Your instructions:
Go through the data and say how many lines include the string "half"; return only the figure.

(Saved data entries)

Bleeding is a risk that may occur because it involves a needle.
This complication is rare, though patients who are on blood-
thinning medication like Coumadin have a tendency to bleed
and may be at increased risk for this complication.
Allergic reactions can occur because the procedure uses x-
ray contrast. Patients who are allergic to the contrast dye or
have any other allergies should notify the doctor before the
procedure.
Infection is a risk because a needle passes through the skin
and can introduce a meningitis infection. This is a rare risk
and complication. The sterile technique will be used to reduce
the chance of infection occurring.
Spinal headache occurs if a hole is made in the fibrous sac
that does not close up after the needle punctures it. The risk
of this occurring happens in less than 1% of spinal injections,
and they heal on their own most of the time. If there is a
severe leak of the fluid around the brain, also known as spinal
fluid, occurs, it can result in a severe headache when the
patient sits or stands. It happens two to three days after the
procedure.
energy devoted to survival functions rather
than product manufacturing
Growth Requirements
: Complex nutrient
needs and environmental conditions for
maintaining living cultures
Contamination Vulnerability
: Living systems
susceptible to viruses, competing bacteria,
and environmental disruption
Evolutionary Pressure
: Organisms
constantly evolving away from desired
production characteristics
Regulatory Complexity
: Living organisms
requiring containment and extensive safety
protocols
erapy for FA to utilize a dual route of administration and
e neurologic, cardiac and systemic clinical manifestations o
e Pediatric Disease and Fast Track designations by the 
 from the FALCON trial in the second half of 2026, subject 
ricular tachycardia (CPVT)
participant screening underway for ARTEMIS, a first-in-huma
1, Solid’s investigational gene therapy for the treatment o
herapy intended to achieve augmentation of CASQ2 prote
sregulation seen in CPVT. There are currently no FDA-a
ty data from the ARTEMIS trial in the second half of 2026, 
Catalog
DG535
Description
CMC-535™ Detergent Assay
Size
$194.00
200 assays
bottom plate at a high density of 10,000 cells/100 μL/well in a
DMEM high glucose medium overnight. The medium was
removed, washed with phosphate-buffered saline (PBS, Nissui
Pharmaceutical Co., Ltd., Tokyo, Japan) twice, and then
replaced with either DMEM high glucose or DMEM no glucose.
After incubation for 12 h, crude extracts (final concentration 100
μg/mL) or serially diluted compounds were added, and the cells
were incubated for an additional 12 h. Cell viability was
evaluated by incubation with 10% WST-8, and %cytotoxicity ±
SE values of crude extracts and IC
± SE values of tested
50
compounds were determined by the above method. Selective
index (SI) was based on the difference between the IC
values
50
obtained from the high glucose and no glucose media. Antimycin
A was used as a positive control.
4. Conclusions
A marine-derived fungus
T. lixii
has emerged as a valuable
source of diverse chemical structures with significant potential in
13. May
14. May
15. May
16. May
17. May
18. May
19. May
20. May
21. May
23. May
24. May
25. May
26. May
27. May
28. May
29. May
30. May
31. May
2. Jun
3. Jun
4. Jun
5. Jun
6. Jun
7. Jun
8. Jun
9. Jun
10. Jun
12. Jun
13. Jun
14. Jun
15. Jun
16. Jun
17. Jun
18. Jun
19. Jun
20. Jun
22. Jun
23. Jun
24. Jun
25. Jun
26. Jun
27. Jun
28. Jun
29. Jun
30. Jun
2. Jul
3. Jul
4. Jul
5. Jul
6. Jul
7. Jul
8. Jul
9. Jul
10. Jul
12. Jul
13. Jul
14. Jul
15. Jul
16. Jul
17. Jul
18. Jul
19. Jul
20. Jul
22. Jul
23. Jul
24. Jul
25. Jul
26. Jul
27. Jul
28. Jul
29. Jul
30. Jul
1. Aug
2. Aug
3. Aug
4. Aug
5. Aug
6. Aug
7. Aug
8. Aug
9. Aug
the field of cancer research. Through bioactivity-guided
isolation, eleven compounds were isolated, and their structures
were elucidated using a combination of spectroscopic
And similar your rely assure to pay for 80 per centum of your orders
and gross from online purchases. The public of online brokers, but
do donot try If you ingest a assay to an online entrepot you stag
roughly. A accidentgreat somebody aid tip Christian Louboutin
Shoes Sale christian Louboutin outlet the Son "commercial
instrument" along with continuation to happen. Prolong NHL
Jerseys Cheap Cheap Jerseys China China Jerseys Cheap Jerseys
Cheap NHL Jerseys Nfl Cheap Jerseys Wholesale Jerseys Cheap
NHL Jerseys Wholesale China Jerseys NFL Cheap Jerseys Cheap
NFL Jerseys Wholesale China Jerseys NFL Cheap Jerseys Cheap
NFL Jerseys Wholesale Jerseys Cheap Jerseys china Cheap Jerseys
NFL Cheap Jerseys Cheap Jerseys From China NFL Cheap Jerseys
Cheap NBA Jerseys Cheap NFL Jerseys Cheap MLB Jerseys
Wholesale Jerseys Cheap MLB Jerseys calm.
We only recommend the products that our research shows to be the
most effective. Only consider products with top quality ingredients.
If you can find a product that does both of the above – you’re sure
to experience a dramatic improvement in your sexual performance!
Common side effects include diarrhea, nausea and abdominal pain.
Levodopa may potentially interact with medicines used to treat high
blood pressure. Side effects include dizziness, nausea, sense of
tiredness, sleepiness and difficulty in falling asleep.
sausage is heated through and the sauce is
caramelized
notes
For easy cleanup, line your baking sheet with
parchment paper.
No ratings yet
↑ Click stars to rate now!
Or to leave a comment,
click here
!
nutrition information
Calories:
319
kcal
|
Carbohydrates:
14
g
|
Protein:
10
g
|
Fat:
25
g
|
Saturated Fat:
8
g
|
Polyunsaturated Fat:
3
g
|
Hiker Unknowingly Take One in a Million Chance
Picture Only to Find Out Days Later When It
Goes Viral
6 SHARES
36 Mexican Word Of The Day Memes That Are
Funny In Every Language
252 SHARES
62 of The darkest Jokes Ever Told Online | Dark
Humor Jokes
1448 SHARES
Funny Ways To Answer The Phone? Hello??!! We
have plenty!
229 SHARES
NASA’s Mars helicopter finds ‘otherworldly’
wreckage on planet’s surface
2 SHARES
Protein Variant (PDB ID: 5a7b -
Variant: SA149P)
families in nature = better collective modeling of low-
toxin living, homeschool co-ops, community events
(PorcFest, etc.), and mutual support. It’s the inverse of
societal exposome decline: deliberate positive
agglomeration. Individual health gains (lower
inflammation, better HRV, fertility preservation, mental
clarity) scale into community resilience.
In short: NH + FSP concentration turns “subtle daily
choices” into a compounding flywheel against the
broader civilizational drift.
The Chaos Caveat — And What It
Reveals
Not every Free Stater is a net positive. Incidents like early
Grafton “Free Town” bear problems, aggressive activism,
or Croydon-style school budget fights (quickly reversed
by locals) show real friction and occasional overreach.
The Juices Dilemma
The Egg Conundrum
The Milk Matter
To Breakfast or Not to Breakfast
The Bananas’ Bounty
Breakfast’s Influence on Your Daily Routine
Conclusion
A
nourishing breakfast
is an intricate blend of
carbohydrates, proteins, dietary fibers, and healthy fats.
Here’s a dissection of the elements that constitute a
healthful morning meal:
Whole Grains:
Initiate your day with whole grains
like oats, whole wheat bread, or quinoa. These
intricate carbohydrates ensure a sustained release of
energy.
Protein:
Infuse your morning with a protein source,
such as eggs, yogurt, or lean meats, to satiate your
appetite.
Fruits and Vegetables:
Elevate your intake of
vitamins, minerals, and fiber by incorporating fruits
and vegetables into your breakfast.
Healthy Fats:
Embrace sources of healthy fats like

Final answer:
2